Gli eredi del lavoratore deceduto a causa del Covid contratto presumibilmente sul lavoro hanno diritto al risarcimento, tenendo conto della particolare modalità di svolgimento delle mansioni lavorative a stretto contatto con il pubblico e della conseguente presunzione che il contagio sia avvenuto in quest’ambito, anche senza prove certe.
Lo prevede una recente sentenza emessa l’8 marzo 2023 dal Tribunale di Milano, che si è espresso in merito alla dibattuta questione delle responsabilità in caso di contagio da Coronavirus sul posto di lavoro, accordando il risarcimento da parte dell’INAIL agli eredi di una lavoratrice front-office deceduta per Covid, il cui contagio è avvenuto presumibilmente in ufficio anche se non è possibile produrre prove certe.

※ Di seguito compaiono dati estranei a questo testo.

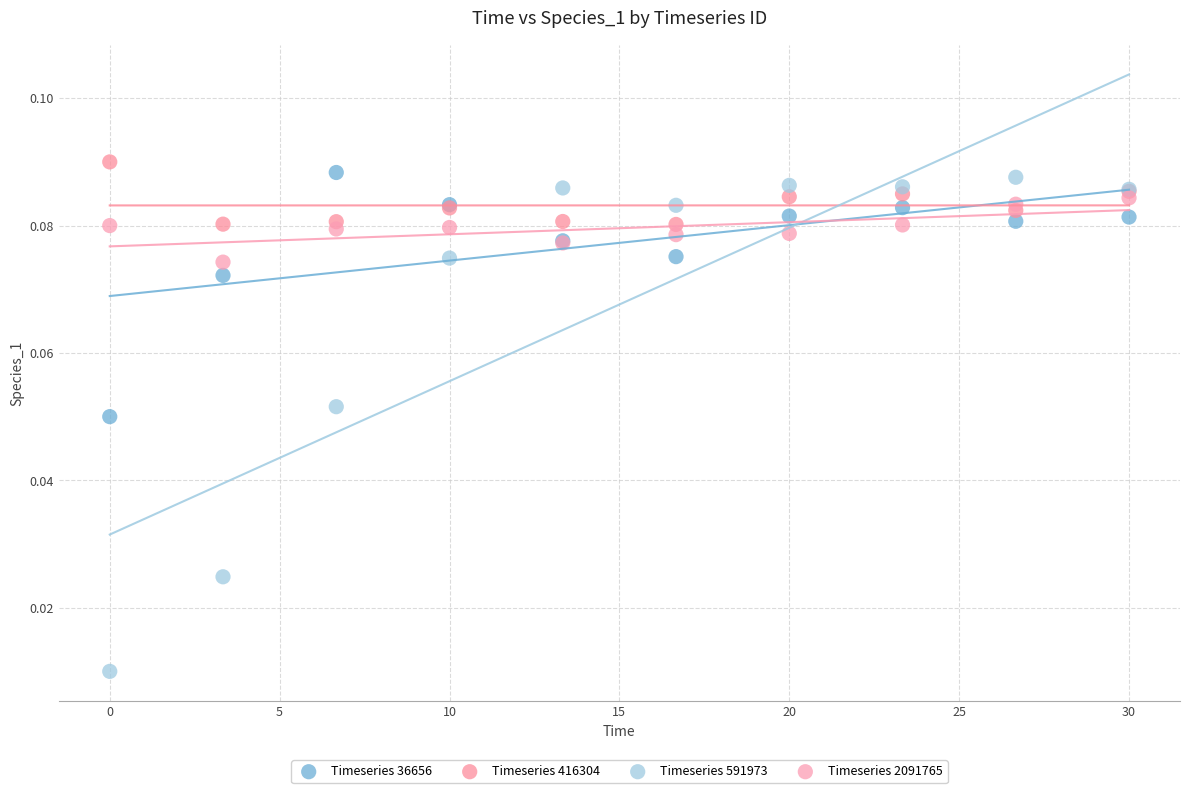

Which series reaches the maximum Y coordinate?

Timeseries 416304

A rendere legittimo il risarcimento, secondo i giudici, è proprio la presunzione che la causa del contagio sia legata alle caratteristiche delle mansioni svolte a contatto con gli utenti, che vengono considerate a rischio elevato.

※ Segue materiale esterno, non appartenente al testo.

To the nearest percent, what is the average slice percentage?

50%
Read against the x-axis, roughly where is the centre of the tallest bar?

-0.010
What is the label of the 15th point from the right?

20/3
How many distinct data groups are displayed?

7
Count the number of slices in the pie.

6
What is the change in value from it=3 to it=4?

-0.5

La tutela assicurativa INAIL prevista in caso di contrazione di malattie infettive negli ambienti di lavoro o nell’esercizio delle attività lavorative, infatti, riguarda anche nei casi di infezione da Covid avvenuti non solo in ambito sanitario.
A una condizione di elevato rischio di contagio possono essere ricondotte anche altre attività lavorative che comportano il costante contatto con il pubblico/l’utenza.

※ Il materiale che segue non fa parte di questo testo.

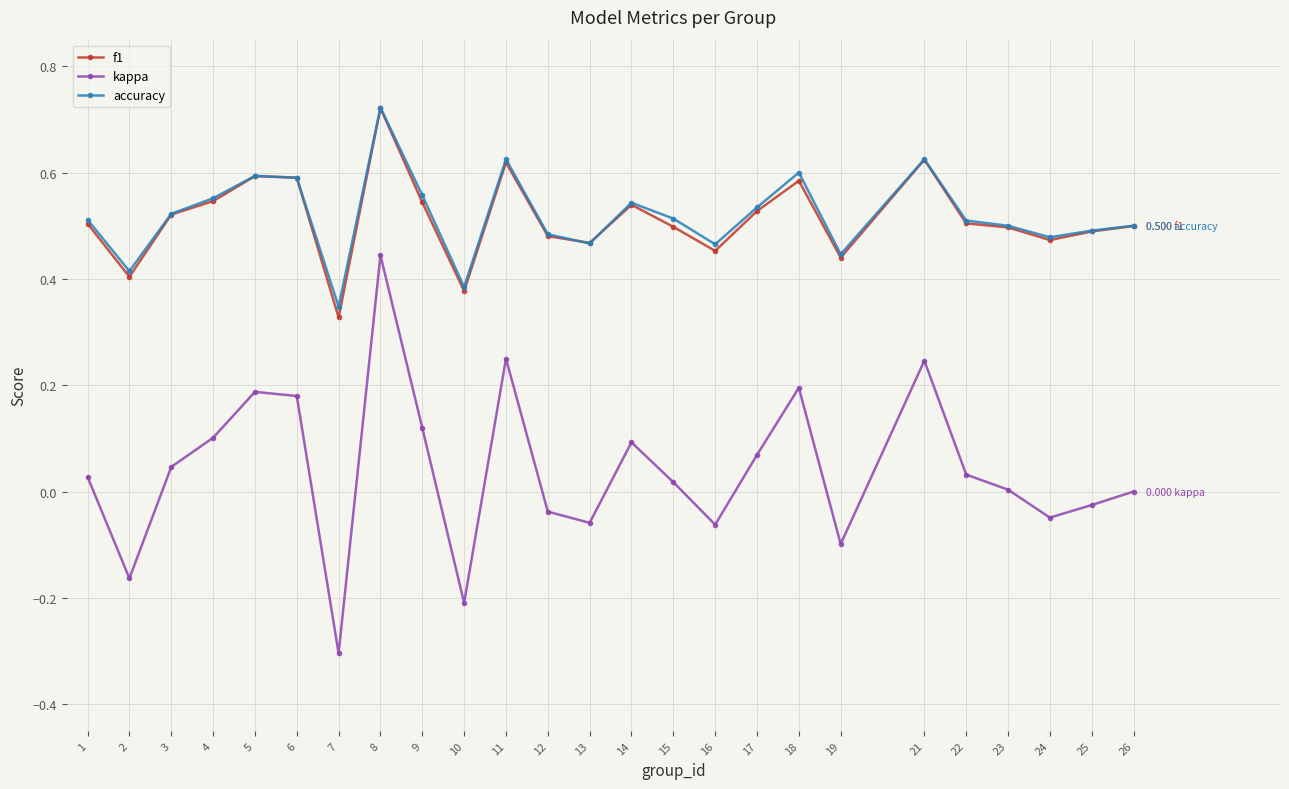

How many interior local valleys does the kappa series have?

7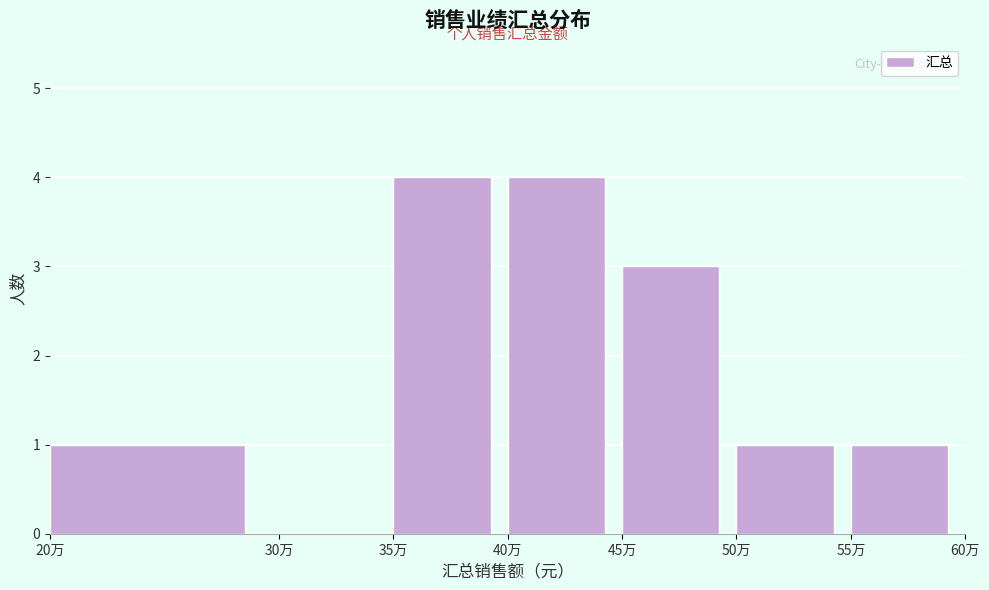

Reading left to right, list all the values displayed in this chart.

20万=1	30万=0	35万=4	40万=4	45万=3	50万=1	55万=1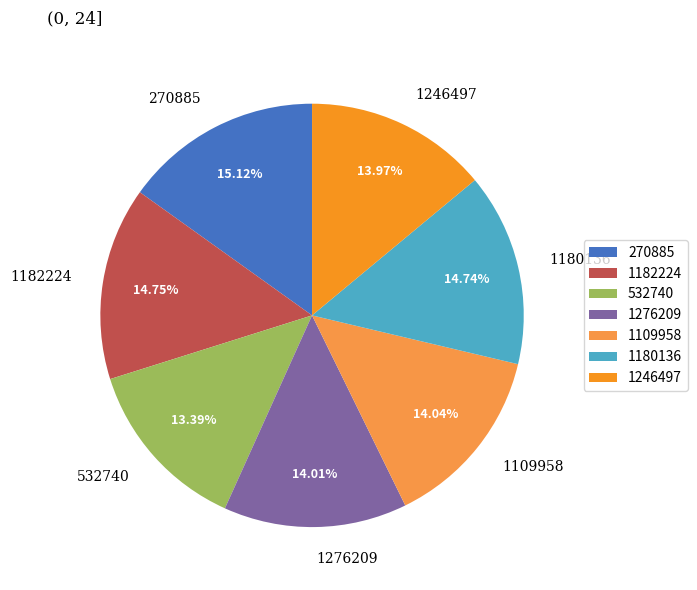

Do 1180136 and 1109958 together represent more than half of the pie?

No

In via esemplificativa, ma non esaustiva, la sentenza indica:
- lavoratori che operano in front-office e alla cassa,
- addetti alle vendite/banconisti,
- personale non sanitario operante all’interno degli ospedali con mansioni tecniche, di supporto, di pulizie,
- operatori del trasporto infermi.
Anche per tali figure, dunque, vige il principio della presunzione semplice, già notoriamente valido per gli operatori sanitari.